▶ _PROBLEM DESCRIPTION_
Produce a verbatim transcription of the entries, with all pictures omitted.

[Dataset excerpts]
_____

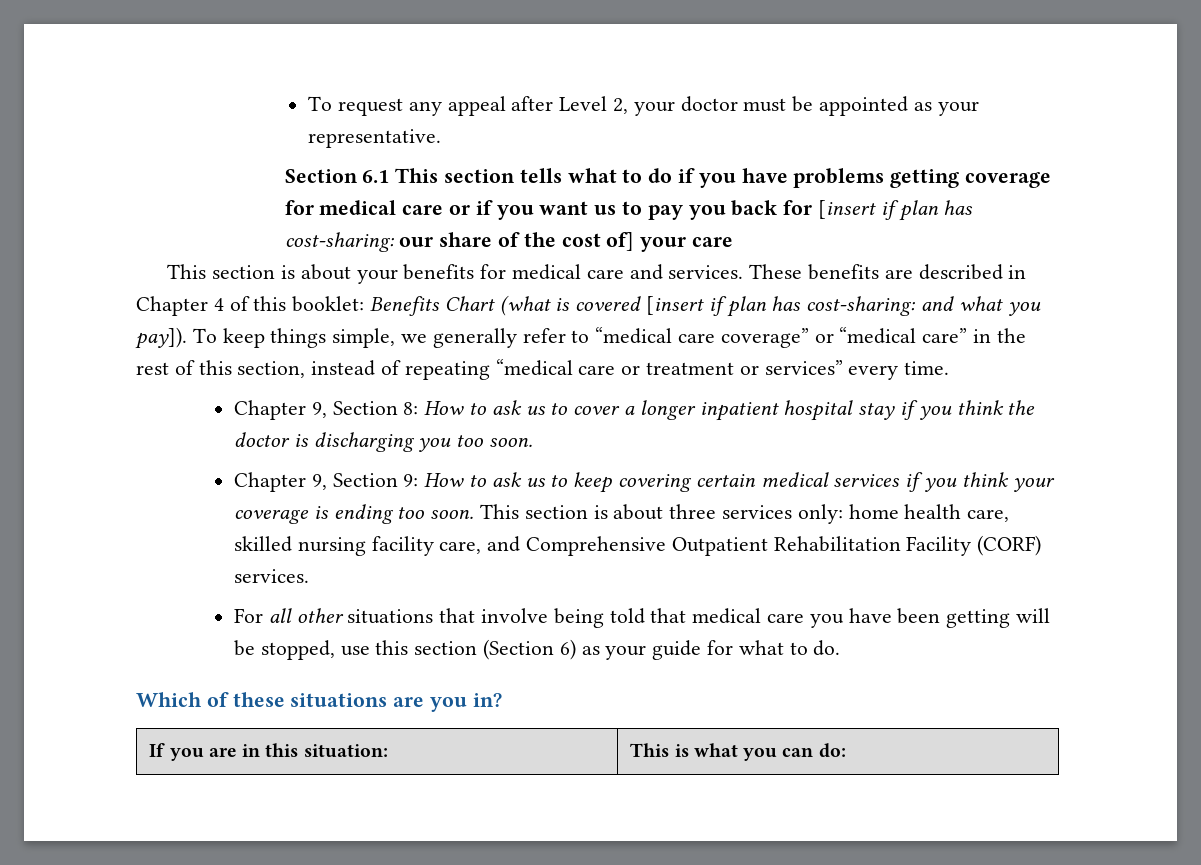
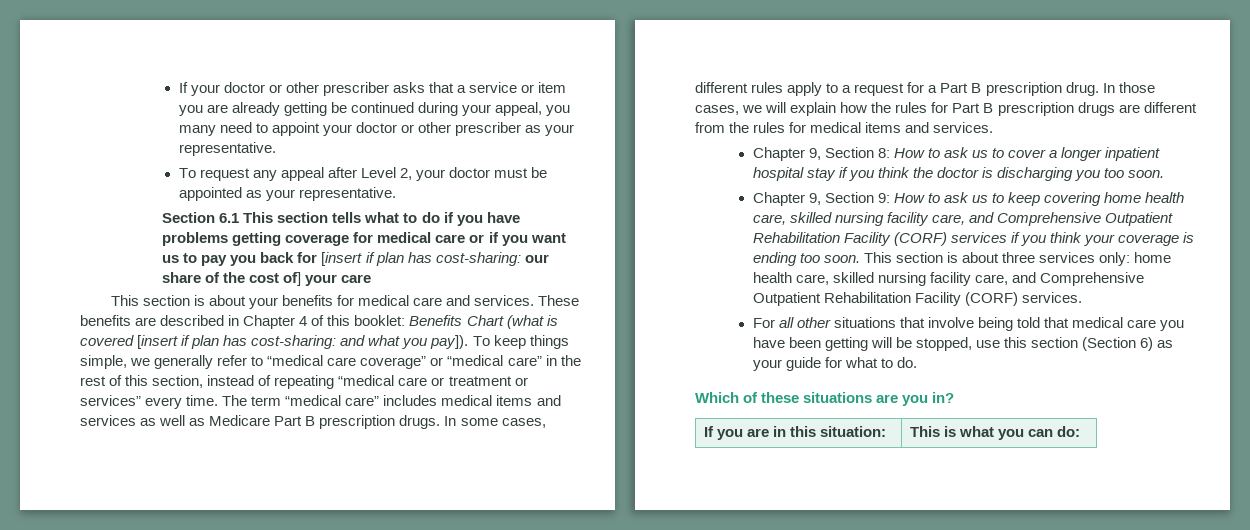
(308, 103) none -> [178,82,567,96] [178,102,571,116] [178,122,575,136] [178,142,276,156] If your doctor or other prescriber asks that a service or item you are already getting be continued during your appeal, you many need to appoint your doctor or other prescriber as your representative. //
(950, 368) none -> [222,395,561,406] [80,415,546,429] [695,82,1155,96] [695,102,1197,116] [695,122,994,133] The term “medical care” includes medical items and services as well as Medicare Part B prescription drugs. In some cases, different rules apply to a request for a Part B prescription drug. In those cases, we will explain how the rules for Part B prescription drugs are different from the rules for medical items and services.
[695,472,829,487] certain medical -> [1104,192,1185,203] [752,212,1173,226] [752,232,947,246] home health care, skilled nursing facility care, and Comprehensive Outpatient Rehabilitation Facility (CORF)

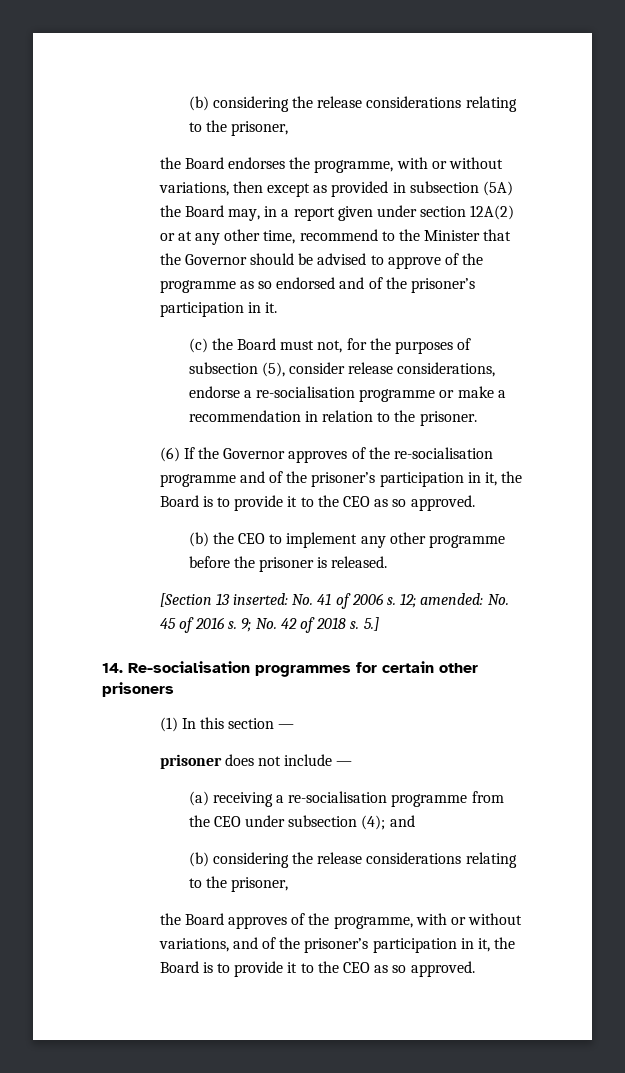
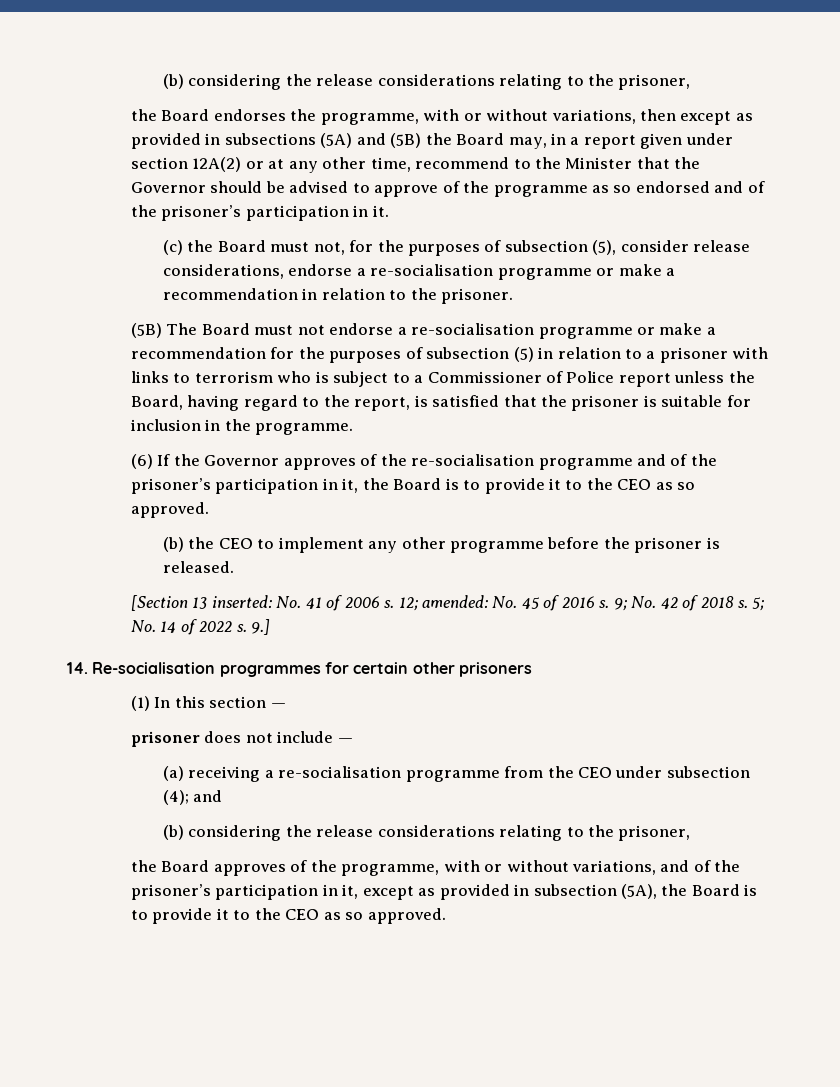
[409,181,514,196] subsection (5A) -> [224,133,422,148] subsections (5A) and (5B)
(477, 418) none -> [130,323,716,339] [130,347,769,363] [130,371,755,387] [130,395,751,411] [130,419,354,435] // (5B) The Board must not endorse a re-socialisation programme or make a recommendation for the purposes of subsection (5) in relation to a prisoner with links to terrorism who is subject to a Commissioner of Police report unless the Board, having regard to the report, is satisfied that the prisoner is suitable for inclusion in the programme.
[363,617,379,631] 5.] -> [752,597,765,611] [130,619,271,635] 5; No. 14 of 2022 s. 9.]
(491, 945) none -> [362,884,657,900] except as provided in subsection (5A),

_____

▶ _PROBLEM SOLUTION_
(308, 103) none -> [178,82,567,96] [178,102,571,116] [178,122,575,136] [178,142,276,156] If your doctor or other prescriber asks that a service or item you are already getting be continued during your appeal, you many need to appoint your doctor or other prescriber as your representative. //
(950, 368) none -> [222,395,561,406] [80,415,546,429] [695,82,1155,96] [695,102,1197,116] [695,122,994,133] The term “medical care” includes medical items and services as well as Medicare Part B prescription drugs. In some cases, different rules apply to a request for a Part B prescription drug. In those cases, we will explain how the rules for Part B prescription drugs are different from the rules for medical items and services.
[695,472,829,487] certain medical -> [1104,192,1185,203] [752,212,1173,226] [752,232,947,246] home health care, skilled nursing facility care, and Comprehensive Outpatient Rehabilitation Facility (CORF)

[409,181,514,196] subsection (5A) -> [224,133,422,148] subsections (5A) and (5B)
(477, 418) none -> [130,323,716,339] [130,347,769,363] [130,371,755,387] [130,395,751,411] [130,419,354,435] // (5B) The Board must not endorse a re-socialisation programme or make a recommendation for the purposes of subsection (5) in relation to a prisoner with links to terrorism who is subject to a Commissioner of Police report unless the Board, having regard to the report, is satisfied that the prisoner is suitable for inclusion in the programme.
[363,617,379,631] 5.] -> [752,597,765,611] [130,619,271,635] 5; No. 14 of 2022 s. 9.]
(491, 945) none -> [362,884,657,900] except as provided in subsection (5A),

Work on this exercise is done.